=== EXCERPTED PASSAGE ===

Calculate 3d Vector perpendicular to plane described by a Point and True North Heading

I have a Point on the surface of the earth which I am converting to a Vector from Earth Center.
I have a True North Heading in degrees describing the path the point will travel on the surface of the earth.
I need to calculate a Vector which is perpendicular to the plane created by the path of this point along the earths surface.
I have tried calculating an arbitrary point along the path using the method described here
and then taking the cross product of the two vectors however it does not seem to be quite accurate enough and seems like more overhead than is necessary.
This is related to my other post ray-polygon-intersection-point-on-the-surface-of-a-sphere.
I'm assuming you're trying to compute a vector lying in the plane of the path, not perpendicular to it (since you've already got one - namely the vector from the origin to your point).
You first need to compute vectors lying in that plane that point due north and due east. To do this, let's call P your point, O the origin, and N = (0, 0, R) is the point at the top of your sphere. Then
e = cross(N - P, P - O)
is a vector that points due east, and is tangent to the sphere because it's perpendicular to P - O, a radius of the sphere.
For similar reasons
n = cross(e, P - O)
will point due north, and will be tangent to the sphere.
Now normalize n and e, and you've got an orthonormal basis for the tangent space at your point. To find a vector in a direction theta (say, counterclockwise from the positive east axis, to simplify the math), just take a little of e and a little of n:
v = cos(theta) * e + sin(theta) * n
Here's my understanding of your problem:
You have a point on the Earth's surface, specified as latitude/longitude coordinates
The direction "true north" is the direction that a person at that point would travel to reach the (geographic) North Pole by the most direct possible route. That is, the "true north vector" is tangent to the Earth's surface at your chosen point and points directly north, parallel to a line of longitude.

=== ENTRIES PROVIDED ===

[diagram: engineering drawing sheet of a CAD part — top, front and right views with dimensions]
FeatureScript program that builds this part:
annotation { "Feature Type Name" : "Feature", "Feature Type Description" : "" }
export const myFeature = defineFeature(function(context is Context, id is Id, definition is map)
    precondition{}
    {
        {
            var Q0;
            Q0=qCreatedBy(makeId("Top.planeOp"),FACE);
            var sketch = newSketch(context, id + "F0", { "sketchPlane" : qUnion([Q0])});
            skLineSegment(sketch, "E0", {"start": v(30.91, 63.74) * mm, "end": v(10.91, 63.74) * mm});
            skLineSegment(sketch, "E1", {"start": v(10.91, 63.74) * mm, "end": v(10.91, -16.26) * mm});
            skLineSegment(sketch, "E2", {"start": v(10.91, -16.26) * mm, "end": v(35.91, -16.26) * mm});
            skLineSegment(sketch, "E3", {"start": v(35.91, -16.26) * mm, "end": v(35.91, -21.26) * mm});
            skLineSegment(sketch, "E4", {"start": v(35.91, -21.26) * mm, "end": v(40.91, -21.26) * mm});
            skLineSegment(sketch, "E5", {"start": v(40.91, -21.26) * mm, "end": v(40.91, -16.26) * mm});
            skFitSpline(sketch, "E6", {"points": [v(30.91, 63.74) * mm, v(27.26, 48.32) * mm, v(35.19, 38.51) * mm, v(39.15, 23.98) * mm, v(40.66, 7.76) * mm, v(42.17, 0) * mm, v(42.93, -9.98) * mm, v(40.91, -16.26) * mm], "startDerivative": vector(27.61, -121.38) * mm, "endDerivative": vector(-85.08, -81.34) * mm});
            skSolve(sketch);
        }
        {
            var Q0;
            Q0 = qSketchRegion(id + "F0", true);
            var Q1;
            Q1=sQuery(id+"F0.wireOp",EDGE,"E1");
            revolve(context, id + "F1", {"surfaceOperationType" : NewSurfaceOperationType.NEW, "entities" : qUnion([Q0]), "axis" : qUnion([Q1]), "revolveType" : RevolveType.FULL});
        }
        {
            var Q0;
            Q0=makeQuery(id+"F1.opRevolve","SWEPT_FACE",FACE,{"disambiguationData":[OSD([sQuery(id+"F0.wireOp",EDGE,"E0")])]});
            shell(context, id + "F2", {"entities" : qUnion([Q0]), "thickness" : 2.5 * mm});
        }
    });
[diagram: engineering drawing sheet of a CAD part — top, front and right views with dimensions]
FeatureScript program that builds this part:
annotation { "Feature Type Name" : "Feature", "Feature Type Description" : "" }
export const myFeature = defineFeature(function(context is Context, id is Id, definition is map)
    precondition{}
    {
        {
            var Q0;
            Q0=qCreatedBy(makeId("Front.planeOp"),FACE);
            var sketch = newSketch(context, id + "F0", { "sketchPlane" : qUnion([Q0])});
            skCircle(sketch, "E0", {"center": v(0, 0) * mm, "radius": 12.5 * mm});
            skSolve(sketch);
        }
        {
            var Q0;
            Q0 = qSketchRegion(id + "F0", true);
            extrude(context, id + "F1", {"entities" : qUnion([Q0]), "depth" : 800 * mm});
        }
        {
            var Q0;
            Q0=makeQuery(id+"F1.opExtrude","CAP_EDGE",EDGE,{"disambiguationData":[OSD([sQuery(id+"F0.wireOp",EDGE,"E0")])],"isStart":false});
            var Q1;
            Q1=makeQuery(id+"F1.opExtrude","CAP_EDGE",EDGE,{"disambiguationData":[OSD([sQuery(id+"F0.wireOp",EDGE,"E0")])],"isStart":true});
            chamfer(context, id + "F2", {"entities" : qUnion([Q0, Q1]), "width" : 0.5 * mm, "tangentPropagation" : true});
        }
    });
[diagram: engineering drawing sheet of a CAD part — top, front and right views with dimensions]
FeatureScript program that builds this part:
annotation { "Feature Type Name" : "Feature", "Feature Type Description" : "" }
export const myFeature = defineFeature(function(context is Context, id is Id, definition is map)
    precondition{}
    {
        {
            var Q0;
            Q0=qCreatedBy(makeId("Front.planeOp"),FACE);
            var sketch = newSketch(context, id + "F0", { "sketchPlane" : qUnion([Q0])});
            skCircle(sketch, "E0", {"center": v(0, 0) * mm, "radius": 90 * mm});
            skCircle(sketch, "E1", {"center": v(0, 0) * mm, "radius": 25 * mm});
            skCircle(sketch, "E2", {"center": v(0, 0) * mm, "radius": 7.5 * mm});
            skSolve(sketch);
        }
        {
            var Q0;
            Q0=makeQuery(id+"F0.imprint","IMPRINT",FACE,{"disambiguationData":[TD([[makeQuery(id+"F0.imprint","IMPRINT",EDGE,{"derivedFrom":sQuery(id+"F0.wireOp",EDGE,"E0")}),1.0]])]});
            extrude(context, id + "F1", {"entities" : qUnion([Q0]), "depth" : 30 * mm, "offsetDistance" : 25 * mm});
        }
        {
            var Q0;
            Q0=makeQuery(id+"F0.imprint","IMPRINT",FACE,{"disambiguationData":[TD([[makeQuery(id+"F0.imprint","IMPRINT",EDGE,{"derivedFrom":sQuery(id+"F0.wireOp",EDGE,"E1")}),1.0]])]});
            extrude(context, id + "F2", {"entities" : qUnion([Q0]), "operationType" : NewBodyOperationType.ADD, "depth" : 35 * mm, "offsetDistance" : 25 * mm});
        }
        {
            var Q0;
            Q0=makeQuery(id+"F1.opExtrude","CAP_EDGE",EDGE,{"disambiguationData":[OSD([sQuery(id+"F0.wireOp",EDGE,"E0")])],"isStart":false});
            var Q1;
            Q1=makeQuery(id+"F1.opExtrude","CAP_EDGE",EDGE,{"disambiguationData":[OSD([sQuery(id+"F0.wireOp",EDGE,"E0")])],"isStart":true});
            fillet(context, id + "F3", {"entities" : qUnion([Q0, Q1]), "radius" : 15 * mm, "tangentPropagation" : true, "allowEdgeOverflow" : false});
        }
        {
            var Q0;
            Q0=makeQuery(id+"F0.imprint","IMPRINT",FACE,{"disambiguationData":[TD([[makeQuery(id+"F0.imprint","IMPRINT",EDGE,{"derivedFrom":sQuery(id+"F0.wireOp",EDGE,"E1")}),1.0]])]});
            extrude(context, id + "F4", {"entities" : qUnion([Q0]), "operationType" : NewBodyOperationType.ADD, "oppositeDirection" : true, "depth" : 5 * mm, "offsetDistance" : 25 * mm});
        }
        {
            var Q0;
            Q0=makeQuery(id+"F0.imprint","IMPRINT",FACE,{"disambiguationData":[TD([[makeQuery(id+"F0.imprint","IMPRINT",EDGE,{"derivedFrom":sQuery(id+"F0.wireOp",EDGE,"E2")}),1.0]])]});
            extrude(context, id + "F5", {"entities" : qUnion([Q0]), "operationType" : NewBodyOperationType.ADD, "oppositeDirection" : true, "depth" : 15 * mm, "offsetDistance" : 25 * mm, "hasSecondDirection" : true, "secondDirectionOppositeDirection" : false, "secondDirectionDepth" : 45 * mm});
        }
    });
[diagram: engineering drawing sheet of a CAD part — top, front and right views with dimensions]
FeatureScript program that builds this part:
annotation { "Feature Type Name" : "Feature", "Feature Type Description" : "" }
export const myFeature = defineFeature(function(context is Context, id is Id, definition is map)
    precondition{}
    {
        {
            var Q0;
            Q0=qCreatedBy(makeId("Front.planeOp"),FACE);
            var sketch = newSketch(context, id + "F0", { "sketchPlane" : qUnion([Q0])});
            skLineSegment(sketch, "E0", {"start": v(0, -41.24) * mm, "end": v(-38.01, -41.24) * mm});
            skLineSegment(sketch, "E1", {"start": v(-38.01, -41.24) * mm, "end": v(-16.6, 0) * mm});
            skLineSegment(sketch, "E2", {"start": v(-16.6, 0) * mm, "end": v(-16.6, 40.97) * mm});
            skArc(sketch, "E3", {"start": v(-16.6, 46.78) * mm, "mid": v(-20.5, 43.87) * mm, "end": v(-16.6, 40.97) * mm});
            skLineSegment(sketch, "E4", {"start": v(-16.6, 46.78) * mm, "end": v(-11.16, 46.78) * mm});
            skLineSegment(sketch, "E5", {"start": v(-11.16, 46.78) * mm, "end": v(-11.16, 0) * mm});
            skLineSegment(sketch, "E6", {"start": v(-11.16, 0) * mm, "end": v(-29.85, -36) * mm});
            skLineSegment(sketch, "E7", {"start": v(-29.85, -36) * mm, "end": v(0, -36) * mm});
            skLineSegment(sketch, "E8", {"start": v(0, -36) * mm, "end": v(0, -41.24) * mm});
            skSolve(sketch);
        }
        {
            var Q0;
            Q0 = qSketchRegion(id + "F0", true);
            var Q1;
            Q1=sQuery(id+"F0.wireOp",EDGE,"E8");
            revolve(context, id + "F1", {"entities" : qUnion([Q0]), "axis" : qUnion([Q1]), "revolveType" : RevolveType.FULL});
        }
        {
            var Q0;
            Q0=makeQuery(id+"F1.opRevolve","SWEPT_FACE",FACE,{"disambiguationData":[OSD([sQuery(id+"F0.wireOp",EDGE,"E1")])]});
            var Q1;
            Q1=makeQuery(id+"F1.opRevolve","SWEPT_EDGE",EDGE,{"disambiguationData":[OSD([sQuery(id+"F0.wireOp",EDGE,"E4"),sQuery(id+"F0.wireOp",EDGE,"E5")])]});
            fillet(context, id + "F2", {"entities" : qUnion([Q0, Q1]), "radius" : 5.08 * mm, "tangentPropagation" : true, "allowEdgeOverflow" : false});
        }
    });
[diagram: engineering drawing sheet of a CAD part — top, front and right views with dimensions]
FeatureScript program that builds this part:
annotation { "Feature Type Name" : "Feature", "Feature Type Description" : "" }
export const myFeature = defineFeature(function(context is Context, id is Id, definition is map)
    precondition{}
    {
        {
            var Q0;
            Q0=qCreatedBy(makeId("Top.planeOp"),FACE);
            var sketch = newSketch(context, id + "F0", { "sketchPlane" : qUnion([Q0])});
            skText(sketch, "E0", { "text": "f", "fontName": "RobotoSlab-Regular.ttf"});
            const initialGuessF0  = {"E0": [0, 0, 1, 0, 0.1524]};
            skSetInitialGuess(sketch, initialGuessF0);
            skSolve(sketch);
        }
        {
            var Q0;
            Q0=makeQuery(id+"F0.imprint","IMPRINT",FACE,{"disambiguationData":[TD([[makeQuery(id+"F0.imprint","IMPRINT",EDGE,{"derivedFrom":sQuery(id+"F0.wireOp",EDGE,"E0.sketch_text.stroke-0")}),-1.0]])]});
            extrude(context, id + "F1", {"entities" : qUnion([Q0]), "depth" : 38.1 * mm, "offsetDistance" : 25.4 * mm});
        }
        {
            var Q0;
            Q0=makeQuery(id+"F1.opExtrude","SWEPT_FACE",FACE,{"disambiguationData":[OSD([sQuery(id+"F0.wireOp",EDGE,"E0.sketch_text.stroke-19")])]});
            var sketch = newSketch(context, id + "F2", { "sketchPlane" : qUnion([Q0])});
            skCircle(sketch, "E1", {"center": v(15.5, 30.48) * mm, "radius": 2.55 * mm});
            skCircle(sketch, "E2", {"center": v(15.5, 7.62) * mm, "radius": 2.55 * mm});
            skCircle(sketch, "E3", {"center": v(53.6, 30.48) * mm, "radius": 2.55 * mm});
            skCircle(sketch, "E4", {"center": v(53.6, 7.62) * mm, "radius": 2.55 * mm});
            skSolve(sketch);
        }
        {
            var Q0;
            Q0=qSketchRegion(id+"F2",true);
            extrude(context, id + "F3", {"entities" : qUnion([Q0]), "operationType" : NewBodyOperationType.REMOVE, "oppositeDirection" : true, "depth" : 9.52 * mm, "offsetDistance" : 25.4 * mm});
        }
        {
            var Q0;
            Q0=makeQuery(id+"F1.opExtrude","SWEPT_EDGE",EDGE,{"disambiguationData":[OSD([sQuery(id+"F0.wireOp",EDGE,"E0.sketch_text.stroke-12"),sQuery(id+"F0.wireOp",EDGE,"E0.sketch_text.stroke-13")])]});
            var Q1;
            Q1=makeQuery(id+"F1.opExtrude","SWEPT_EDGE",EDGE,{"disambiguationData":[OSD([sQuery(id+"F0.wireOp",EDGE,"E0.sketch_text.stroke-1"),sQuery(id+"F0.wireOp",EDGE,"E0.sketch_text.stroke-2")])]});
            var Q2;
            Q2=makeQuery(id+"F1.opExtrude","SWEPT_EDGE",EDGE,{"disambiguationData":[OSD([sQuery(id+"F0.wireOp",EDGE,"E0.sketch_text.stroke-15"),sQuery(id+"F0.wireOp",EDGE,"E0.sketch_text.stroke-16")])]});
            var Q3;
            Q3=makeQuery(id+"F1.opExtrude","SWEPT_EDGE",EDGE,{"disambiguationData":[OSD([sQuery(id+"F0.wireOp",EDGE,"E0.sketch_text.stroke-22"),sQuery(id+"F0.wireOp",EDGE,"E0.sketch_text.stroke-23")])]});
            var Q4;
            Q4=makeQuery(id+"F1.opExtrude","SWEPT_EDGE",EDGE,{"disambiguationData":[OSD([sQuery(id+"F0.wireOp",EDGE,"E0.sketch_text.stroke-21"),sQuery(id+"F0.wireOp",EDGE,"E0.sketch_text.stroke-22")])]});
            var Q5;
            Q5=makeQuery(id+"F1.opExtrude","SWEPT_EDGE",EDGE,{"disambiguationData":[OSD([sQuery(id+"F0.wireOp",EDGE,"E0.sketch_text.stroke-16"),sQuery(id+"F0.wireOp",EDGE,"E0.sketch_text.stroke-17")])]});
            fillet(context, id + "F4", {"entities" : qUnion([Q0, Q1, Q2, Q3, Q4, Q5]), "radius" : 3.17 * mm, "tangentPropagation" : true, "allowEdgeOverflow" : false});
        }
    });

===

REQUIRED WORK
a - In the perpendicular-vector discussion, what point does N stand for?
b - Using only the perpendicular-vector discussion, state whether each statement agrees with it, and quote the words that decide each one: (i) The asker found that computing an arbitrary point along the path and taking a cross product was accurate enough. (ii) The vector n is tangent to the sphere. (iii) The angle theta is measured clockwise from the positive north axis.

RESPONSES TO THE EXERCISE
a - N = (0, 0, R) is the point at the top of the sphere.

b -
(i) No: "it does not seem to be quite accurate enough"
(ii) Yes: "will point due north, and will be tangent to the sphere"
(iii) No: "counterclockwise from the positive east axis"